──────── EXERCISE DATA

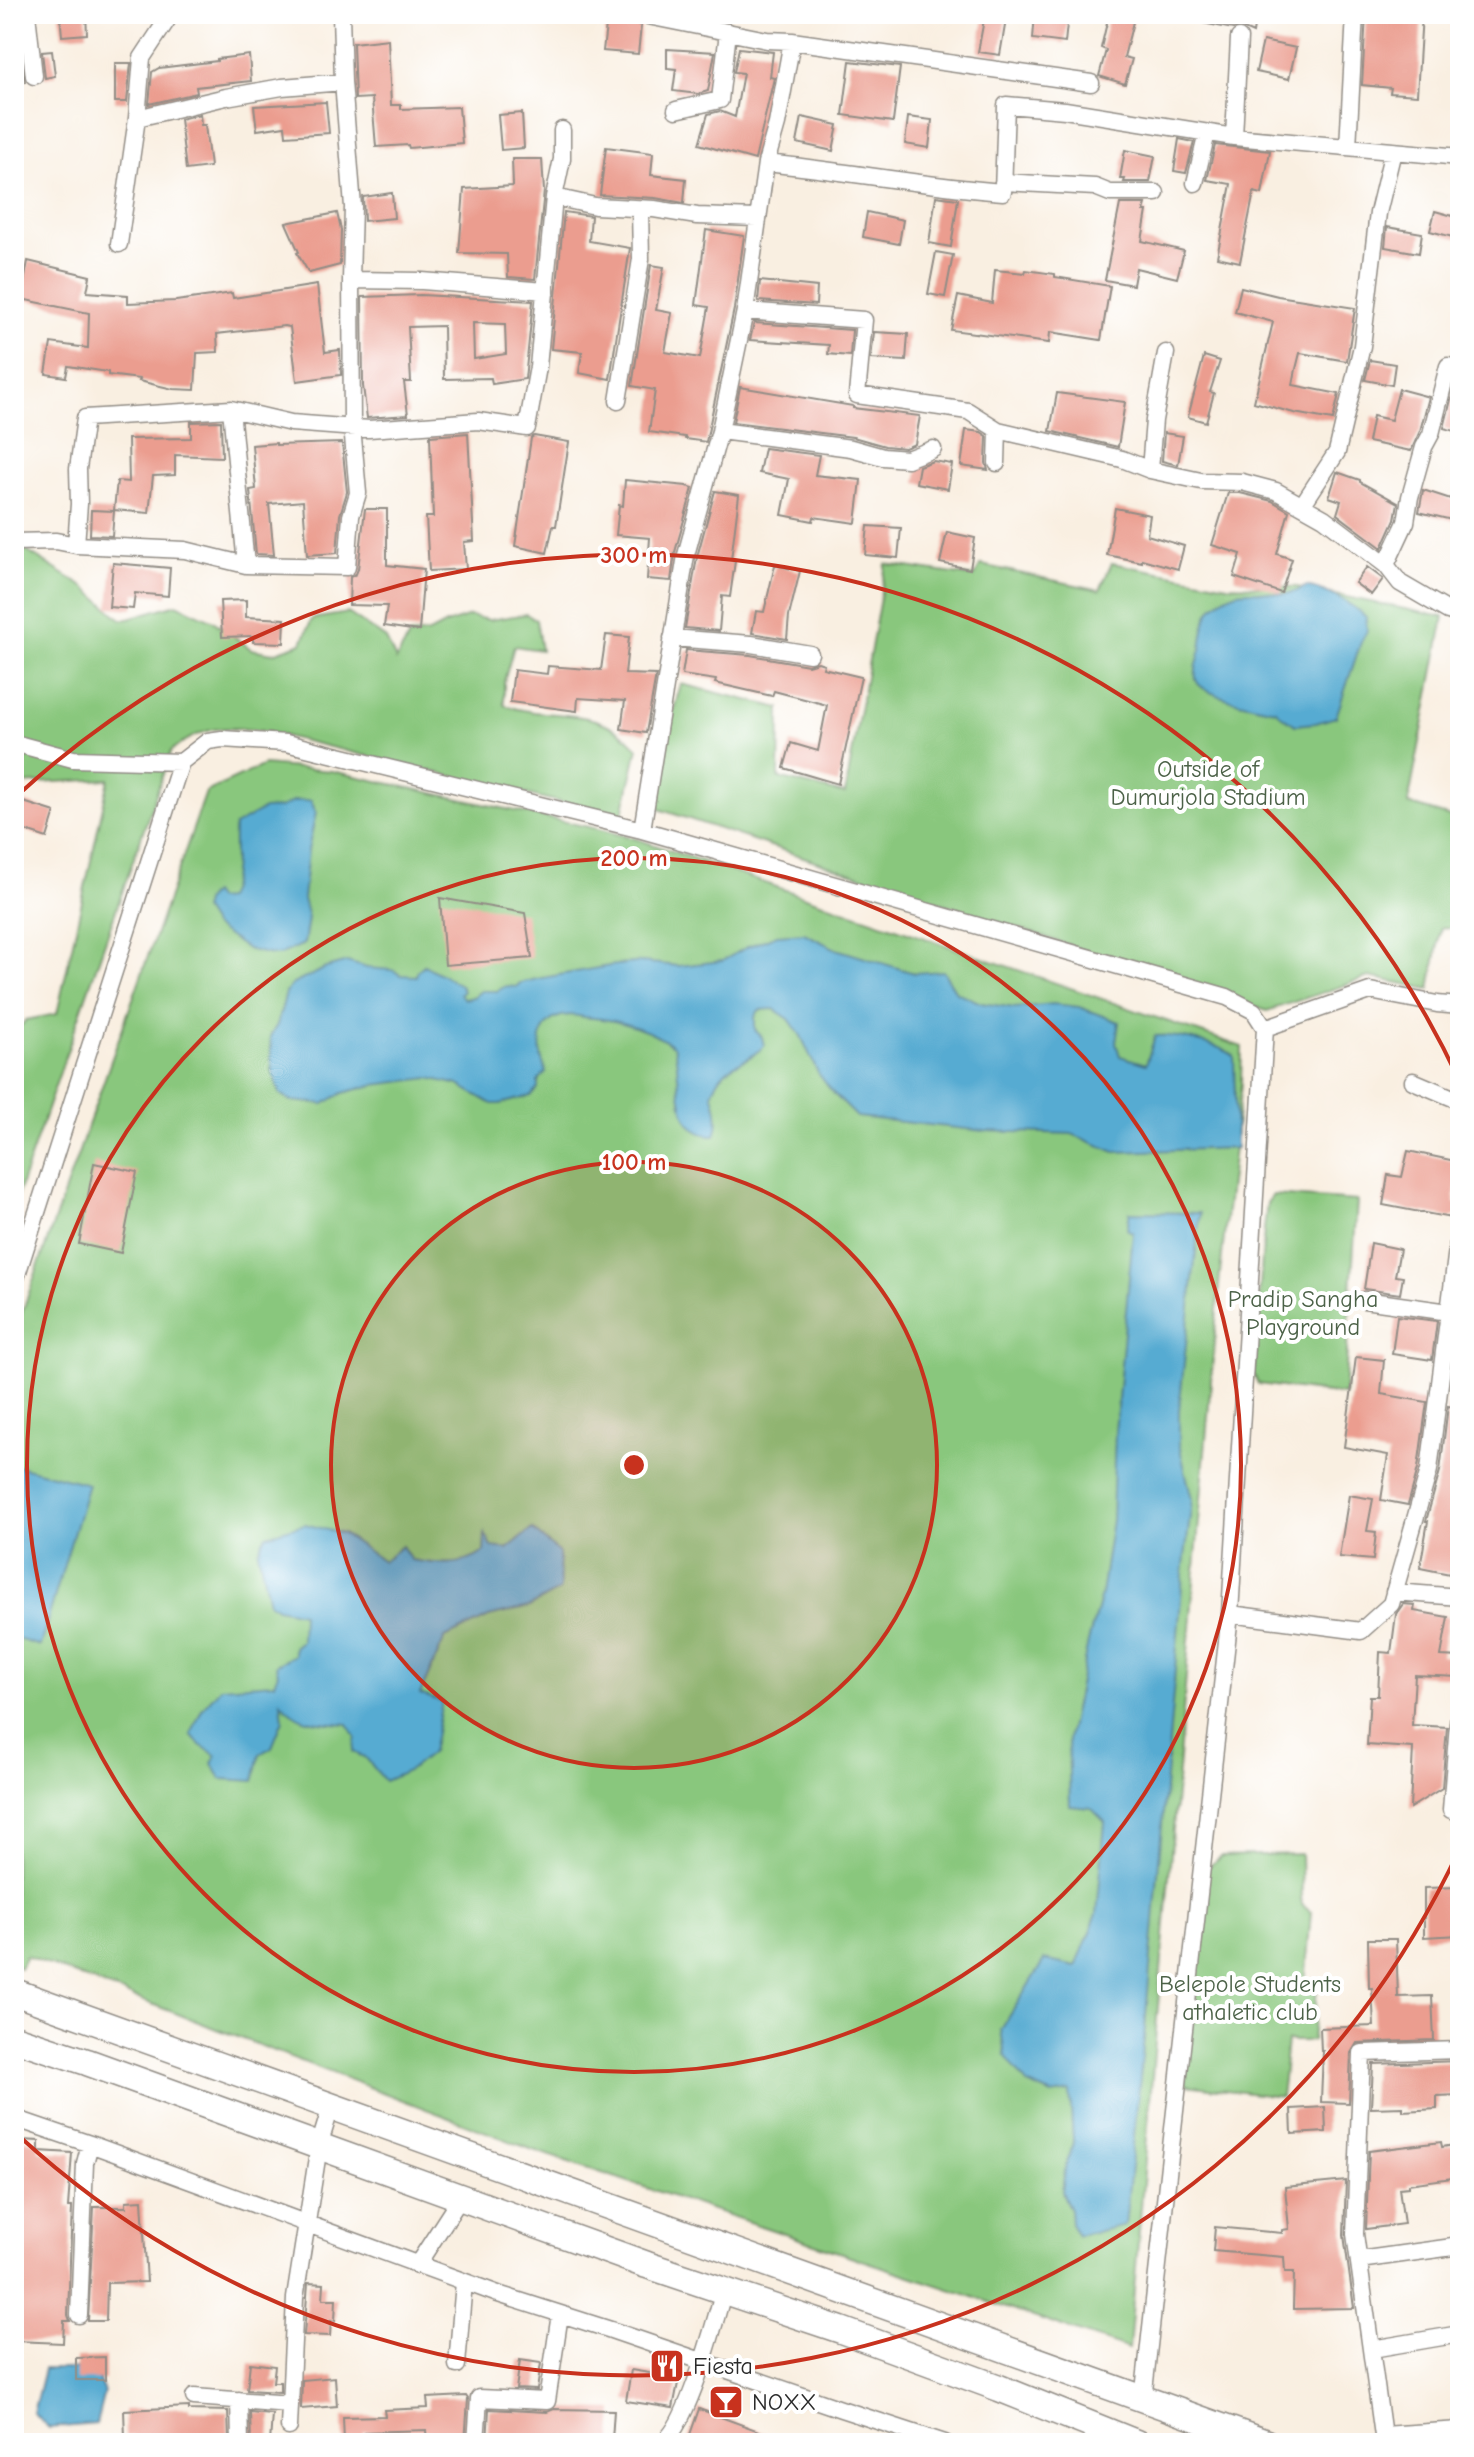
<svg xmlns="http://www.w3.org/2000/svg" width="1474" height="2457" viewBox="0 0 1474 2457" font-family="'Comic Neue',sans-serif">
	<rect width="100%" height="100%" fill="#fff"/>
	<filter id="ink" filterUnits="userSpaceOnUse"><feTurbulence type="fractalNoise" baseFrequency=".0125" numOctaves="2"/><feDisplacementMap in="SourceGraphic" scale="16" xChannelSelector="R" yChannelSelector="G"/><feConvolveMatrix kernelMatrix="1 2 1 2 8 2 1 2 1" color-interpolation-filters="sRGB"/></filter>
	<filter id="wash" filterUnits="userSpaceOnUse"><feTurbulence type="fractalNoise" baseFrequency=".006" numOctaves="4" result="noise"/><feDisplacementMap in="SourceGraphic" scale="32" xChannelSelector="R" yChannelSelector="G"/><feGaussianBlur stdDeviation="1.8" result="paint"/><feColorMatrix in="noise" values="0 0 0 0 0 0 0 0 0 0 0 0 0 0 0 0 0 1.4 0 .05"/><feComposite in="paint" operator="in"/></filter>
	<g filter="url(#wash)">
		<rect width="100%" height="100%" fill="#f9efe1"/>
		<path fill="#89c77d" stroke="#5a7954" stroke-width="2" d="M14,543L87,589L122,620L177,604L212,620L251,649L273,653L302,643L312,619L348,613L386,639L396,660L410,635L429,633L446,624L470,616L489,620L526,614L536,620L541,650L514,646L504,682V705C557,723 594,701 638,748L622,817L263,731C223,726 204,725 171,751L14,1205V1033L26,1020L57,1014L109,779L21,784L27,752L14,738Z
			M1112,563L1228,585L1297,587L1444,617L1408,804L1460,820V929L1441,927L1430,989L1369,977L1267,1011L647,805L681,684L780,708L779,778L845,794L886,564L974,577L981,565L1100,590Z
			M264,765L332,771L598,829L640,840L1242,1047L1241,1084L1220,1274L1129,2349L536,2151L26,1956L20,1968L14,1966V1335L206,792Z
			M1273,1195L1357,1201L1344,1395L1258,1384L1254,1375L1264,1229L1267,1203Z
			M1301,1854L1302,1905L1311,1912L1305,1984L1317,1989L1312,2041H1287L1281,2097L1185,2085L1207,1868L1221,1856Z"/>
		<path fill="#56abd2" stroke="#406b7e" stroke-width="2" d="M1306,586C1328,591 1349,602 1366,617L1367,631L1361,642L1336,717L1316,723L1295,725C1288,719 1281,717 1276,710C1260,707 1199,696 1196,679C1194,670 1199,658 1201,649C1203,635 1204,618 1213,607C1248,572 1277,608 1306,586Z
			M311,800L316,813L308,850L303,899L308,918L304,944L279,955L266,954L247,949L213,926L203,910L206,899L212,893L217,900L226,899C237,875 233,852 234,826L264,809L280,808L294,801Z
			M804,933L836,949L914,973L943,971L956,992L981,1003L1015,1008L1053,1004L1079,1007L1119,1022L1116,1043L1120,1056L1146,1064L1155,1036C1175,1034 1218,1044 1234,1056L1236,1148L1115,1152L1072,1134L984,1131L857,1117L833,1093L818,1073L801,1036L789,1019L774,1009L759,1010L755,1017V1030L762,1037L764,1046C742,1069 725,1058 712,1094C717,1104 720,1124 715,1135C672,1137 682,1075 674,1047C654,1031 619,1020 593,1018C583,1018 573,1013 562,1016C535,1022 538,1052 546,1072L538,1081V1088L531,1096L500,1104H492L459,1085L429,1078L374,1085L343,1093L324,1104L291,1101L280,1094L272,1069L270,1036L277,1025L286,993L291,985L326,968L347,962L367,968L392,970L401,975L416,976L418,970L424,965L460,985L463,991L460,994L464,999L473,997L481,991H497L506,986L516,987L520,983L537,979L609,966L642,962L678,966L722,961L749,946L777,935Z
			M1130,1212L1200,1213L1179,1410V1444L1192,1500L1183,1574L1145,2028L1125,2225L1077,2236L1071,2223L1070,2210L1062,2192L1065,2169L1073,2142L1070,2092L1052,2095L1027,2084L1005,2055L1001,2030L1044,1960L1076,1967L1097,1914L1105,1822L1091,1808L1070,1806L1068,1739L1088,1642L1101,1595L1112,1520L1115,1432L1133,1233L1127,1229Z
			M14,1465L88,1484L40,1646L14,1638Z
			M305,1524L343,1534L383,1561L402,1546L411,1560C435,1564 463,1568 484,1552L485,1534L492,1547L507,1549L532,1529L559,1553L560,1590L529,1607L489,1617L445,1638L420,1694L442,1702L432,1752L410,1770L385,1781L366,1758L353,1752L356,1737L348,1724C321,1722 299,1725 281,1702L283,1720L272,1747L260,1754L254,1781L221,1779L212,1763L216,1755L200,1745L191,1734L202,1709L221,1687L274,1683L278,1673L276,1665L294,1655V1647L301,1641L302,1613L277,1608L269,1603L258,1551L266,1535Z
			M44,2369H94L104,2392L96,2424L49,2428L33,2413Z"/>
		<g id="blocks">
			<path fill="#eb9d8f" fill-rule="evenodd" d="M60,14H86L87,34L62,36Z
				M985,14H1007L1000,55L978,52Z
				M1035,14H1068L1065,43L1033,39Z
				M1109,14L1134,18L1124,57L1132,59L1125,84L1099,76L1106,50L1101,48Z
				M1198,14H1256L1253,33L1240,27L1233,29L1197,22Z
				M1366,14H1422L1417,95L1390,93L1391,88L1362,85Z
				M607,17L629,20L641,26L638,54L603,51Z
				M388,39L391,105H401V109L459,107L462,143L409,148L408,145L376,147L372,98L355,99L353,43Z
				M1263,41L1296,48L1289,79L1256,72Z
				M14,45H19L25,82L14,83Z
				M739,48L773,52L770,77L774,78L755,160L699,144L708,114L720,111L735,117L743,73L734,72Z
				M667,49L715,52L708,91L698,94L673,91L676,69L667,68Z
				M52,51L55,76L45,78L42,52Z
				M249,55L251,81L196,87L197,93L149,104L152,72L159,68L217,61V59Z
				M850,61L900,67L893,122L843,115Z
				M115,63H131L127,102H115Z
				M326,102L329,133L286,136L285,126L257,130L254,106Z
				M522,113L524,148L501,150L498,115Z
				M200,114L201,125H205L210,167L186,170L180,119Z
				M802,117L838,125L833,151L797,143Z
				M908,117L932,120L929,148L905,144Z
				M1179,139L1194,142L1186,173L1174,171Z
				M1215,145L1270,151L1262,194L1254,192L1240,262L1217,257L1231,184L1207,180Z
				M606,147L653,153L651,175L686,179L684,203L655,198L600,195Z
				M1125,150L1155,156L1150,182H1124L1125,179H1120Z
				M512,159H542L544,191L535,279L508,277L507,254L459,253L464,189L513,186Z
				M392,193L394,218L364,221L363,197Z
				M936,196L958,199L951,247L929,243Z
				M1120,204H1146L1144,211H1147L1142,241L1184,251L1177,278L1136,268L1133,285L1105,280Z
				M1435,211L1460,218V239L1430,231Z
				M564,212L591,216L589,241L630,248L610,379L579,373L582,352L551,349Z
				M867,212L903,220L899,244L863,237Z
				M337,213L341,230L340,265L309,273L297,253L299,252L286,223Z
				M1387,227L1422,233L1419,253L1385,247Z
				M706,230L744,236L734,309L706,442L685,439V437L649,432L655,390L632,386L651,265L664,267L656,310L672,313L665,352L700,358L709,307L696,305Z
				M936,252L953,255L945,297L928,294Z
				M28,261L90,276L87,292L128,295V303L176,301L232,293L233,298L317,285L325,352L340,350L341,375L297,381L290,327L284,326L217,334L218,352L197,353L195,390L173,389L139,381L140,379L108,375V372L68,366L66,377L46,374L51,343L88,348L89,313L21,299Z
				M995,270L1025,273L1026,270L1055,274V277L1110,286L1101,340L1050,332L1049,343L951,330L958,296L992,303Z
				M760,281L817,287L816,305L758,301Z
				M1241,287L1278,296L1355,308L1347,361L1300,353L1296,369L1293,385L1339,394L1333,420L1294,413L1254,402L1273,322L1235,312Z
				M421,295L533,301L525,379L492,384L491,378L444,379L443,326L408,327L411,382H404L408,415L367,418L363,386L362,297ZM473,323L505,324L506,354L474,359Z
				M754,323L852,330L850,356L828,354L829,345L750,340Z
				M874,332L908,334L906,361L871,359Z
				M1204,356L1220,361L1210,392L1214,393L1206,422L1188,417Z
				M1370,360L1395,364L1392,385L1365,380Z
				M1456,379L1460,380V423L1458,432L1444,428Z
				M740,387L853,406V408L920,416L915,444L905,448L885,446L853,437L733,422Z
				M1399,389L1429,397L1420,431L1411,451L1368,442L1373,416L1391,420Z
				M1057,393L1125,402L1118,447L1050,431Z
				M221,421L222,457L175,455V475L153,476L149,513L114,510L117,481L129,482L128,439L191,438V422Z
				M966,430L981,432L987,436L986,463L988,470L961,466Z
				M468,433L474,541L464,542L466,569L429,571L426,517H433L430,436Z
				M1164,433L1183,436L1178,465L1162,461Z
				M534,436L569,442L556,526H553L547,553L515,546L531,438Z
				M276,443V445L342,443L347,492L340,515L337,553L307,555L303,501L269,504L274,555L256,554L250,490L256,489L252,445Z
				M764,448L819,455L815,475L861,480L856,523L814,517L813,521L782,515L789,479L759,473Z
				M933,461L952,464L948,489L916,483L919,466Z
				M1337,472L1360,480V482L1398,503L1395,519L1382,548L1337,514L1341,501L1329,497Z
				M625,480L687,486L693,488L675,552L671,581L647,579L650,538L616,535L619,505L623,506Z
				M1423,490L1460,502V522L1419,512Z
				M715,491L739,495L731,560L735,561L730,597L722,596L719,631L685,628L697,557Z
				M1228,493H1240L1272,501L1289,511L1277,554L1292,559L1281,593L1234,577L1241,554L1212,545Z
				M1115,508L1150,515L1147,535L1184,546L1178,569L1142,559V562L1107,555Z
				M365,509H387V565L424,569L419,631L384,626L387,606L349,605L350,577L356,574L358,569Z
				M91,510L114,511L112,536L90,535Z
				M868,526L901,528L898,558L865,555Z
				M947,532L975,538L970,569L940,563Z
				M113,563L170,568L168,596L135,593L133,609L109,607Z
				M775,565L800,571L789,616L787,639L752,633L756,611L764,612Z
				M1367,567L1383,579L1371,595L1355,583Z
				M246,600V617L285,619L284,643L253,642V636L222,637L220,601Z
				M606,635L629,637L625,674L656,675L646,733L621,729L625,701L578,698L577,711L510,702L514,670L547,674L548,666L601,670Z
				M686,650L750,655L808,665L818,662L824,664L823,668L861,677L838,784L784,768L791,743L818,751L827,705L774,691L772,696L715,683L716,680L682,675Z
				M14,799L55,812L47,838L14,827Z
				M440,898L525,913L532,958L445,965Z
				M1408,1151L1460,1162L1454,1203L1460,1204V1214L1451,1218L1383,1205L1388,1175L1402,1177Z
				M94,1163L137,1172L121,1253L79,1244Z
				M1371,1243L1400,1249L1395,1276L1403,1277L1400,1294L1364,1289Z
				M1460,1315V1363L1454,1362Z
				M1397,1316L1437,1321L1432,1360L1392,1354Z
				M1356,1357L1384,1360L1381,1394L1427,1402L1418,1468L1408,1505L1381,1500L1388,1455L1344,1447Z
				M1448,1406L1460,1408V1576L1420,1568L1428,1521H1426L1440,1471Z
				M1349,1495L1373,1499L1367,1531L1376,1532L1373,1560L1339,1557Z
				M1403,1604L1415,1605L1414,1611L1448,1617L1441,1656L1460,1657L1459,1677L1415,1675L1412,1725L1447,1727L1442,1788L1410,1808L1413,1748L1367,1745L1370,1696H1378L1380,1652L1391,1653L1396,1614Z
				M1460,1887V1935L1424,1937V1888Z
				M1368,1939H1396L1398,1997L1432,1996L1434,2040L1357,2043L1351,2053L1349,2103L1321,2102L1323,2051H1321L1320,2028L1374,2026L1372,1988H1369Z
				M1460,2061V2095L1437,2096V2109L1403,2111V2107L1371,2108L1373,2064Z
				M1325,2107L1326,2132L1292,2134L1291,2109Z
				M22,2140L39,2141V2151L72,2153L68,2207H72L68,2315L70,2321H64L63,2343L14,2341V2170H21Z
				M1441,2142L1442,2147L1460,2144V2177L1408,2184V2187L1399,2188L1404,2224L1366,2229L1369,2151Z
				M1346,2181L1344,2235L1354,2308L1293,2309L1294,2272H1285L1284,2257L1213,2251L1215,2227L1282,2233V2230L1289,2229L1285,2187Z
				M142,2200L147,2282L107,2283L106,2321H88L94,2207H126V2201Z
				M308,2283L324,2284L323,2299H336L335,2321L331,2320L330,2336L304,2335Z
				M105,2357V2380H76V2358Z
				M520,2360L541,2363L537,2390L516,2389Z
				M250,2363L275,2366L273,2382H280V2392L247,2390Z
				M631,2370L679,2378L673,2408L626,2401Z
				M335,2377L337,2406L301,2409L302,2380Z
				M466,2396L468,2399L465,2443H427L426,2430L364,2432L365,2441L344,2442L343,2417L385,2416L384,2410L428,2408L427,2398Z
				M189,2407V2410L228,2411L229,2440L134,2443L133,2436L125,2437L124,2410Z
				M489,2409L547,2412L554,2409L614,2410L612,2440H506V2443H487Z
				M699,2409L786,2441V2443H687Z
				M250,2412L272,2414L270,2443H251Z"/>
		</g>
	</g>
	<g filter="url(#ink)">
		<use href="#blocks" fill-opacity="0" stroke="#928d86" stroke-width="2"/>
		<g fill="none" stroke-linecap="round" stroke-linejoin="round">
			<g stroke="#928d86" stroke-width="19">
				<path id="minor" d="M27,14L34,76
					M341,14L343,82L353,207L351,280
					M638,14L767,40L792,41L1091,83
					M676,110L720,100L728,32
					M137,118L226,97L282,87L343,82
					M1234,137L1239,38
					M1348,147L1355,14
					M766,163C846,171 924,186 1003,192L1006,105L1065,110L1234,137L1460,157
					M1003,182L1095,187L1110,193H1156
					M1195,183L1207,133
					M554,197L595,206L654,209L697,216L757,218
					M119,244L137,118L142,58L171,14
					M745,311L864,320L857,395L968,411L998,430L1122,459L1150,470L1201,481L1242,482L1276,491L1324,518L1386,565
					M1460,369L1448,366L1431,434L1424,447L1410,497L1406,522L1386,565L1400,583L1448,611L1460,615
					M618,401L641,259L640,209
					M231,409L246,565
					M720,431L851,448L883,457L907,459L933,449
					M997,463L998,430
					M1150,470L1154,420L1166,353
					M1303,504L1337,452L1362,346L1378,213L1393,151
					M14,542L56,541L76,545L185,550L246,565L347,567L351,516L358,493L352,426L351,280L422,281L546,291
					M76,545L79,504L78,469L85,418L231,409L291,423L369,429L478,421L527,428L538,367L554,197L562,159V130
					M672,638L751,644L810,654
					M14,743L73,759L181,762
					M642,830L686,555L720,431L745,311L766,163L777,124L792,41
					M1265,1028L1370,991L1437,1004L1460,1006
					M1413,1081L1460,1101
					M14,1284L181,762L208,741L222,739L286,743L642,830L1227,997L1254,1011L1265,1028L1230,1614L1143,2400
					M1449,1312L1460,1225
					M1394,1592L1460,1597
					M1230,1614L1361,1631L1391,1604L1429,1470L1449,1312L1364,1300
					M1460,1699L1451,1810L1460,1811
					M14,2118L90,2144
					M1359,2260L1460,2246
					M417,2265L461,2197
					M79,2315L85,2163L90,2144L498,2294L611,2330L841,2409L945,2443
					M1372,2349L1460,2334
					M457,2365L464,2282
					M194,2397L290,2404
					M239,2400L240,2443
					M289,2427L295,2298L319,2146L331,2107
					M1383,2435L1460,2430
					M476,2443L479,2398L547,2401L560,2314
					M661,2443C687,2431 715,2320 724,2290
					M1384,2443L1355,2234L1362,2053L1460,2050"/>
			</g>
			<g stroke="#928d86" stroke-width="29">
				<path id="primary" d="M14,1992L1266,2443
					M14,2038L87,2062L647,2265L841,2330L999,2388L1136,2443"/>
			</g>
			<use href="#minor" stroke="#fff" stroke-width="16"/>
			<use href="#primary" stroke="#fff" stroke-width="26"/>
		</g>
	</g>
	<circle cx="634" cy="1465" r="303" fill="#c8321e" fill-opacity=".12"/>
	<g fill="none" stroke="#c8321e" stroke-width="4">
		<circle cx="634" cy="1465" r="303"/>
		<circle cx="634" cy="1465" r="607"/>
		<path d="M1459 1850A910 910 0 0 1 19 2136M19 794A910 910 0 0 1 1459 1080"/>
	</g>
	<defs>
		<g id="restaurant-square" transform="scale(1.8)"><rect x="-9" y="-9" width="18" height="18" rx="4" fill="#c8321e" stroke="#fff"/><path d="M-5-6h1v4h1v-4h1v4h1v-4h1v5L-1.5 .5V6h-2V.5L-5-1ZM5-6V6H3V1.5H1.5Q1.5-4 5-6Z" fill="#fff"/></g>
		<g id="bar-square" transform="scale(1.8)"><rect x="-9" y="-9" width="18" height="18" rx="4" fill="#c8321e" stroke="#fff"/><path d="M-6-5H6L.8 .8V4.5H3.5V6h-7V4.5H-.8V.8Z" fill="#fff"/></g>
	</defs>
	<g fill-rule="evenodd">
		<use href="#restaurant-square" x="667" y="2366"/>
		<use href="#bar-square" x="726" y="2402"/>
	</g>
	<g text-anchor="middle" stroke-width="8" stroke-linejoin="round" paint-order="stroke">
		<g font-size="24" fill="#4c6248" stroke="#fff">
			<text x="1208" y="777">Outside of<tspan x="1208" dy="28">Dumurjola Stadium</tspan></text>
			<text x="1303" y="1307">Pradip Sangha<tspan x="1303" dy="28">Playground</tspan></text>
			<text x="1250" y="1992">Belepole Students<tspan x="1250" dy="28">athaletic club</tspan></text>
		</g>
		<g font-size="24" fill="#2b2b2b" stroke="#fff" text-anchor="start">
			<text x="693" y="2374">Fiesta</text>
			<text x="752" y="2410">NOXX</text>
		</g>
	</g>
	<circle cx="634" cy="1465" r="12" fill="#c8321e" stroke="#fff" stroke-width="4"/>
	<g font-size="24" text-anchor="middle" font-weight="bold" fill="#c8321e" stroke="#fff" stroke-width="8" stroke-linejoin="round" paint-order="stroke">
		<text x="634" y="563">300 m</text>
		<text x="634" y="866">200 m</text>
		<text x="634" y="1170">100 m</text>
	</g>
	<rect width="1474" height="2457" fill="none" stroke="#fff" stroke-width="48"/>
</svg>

────────────────

[HOW TO COMPLETE THIS TASK]:
Beginning at the line with "0 0 0 0 1.4" and ending at the line with "1213,607C1248,572 1277,608 1306,586Z", reproduce each line of the data above exactly, and add no other lines.

[TASK ANSWER]:
	<filter id="wash" filterUnits="userSpaceOnUse"><feTurbulence type="fractalNoise" baseFrequency=".006" numOctaves="4" result="noise"/><feDisplacementMap in="SourceGraphic" scale="32" xChannelSelector="R" yChannelSelector="G"/><feGaussianBlur stdDeviation="1.8" result="paint"/><feColorMatrix in="noise" values="0 0 0 0 0 0 0 0 0 0 0 0 0 0 0 0 0 1.4 0 .05"/><feComposite in="paint" operator="in"/></filter>
	<g filter="url(#wash)">
		<rect width="100%" height="100%" fill="#f9efe1"/>
		<path fill="#89c77d" stroke="#5a7954" stroke-width="2" d="M14,543L87,589L122,620L177,604L212,620L251,649L273,653L302,643L312,619L348,613L386,639L396,660L410,635L429,633L446,624L470,616L489,620L526,614L536,620L541,650L514,646L504,682V705C557,723 594,701 638,748L622,817L263,731C223,726 204,725 171,751L14,1205V1033L26,1020L57,1014L109,779L21,784L27,752L14,738Z
			M1112,563L1228,585L1297,587L1444,617L1408,804L1460,820V929L1441,927L1430,989L1369,977L1267,1011L647,805L681,684L780,708L779,778L845,794L886,564L974,577L981,565L1100,590Z
			M264,765L332,771L598,829L640,840L1242,1047L1241,1084L1220,1274L1129,2349L536,2151L26,1956L20,1968L14,1966V1335L206,792Z
			M1273,1195L1357,1201L1344,1395L1258,1384L1254,1375L1264,1229L1267,1203Z
			M1301,1854L1302,1905L1311,1912L1305,1984L1317,1989L1312,2041H1287L1281,2097L1185,2085L1207,1868L1221,1856Z"/>
		<path fill="#56abd2" stroke="#406b7e" stroke-width="2" d="M1306,586C1328,591 1349,602 1366,617L1367,631L1361,642L1336,717L1316,723L1295,725C1288,719 1281,717 1276,710C1260,707 1199,696 1196,679C1194,670 1199,658 1201,649C1203,635 1204,618 1213,607C1248,572 1277,608 1306,586Z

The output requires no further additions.